— Work required —
What is needed is a word-for-word copy of the lines below from the one with "green tree @ bbox(135, 87, 160, 131), 61.69" through the one with "plant label sign", both included, with every picture left out.

— Saved entries —
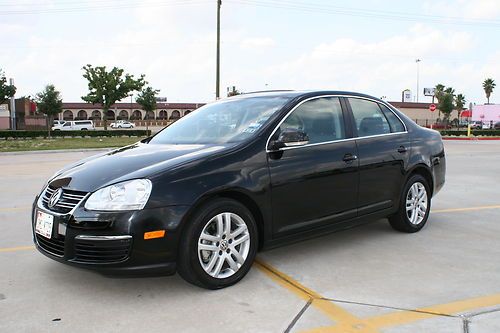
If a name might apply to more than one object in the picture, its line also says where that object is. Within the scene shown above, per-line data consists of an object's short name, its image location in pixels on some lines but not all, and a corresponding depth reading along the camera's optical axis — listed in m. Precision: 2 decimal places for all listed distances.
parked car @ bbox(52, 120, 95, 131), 56.62
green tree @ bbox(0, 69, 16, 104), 42.81
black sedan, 3.53
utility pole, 26.86
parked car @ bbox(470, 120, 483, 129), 70.36
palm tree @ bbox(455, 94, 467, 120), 95.50
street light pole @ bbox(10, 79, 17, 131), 57.53
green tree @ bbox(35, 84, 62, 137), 47.06
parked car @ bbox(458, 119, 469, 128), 77.25
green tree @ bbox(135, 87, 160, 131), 61.69
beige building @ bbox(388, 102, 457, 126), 88.31
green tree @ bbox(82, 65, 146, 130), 46.97
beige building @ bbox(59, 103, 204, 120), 95.69
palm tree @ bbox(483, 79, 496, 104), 102.00
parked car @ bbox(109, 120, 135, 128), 69.97
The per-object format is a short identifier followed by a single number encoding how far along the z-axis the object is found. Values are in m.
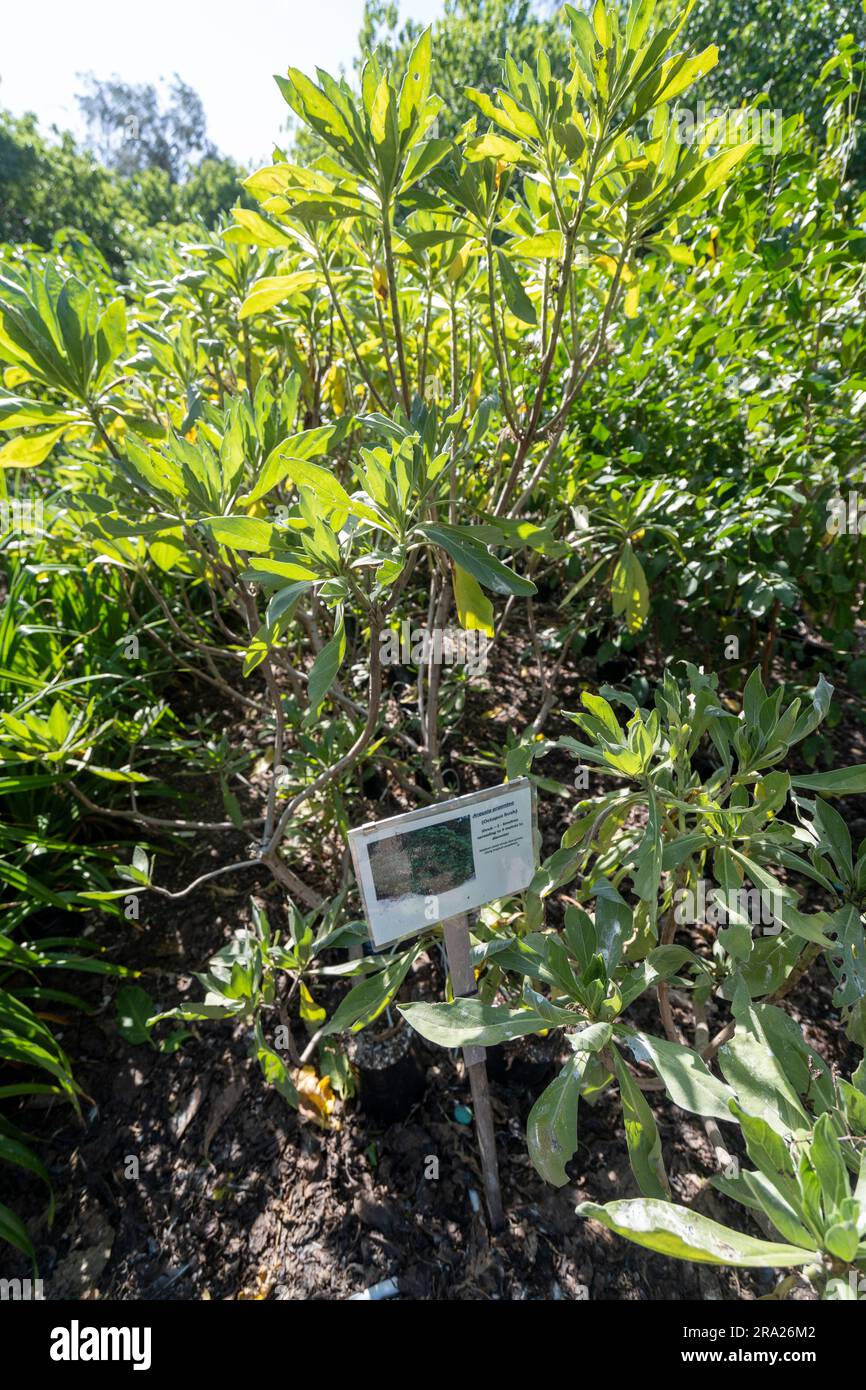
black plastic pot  1.54
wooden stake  1.24
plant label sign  1.11
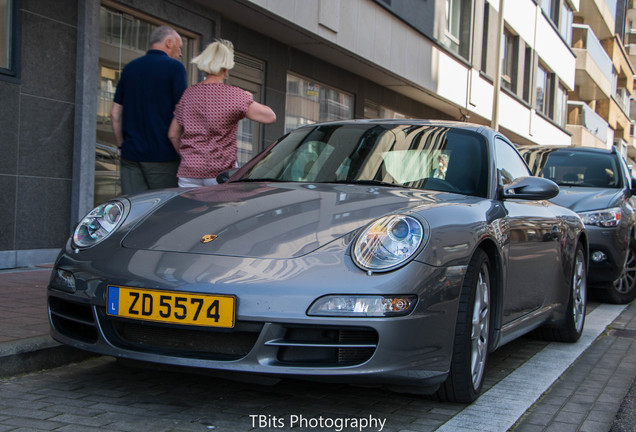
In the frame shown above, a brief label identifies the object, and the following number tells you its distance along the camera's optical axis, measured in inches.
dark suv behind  307.6
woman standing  199.8
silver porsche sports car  120.9
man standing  208.2
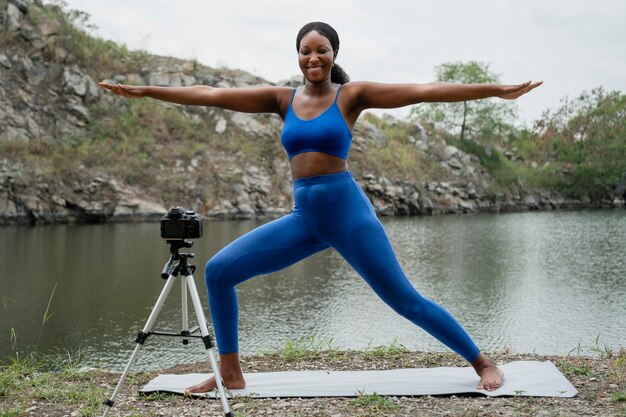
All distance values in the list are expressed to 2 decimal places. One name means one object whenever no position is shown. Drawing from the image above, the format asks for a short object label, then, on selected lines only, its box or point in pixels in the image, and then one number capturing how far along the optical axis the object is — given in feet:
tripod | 10.80
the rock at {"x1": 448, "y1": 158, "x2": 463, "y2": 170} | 130.62
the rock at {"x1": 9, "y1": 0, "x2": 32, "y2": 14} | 105.40
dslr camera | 11.33
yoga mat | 13.07
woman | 12.82
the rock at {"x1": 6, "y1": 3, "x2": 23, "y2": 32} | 103.55
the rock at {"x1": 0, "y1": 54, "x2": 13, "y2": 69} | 100.46
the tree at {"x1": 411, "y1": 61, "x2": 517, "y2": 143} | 147.23
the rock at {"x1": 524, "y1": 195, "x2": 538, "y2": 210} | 134.96
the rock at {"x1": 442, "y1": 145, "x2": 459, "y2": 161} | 132.16
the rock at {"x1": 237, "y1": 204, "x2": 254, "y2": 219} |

— Expected output —
green tree @ bbox(135, 87, 160, 131), 61.69
beige building @ bbox(388, 102, 457, 126), 88.31
green tree @ bbox(82, 65, 146, 130), 46.97
beige building @ bbox(59, 103, 204, 120), 95.69
palm tree @ bbox(483, 79, 496, 104), 102.00
parked car @ bbox(109, 120, 135, 128), 69.97
The per-object format is a short identifier followed by a single number encoding how far along the z-axis the object is found. Values are in m.
black plastic pot  1.54
wooden stake  1.24
plant label sign  1.11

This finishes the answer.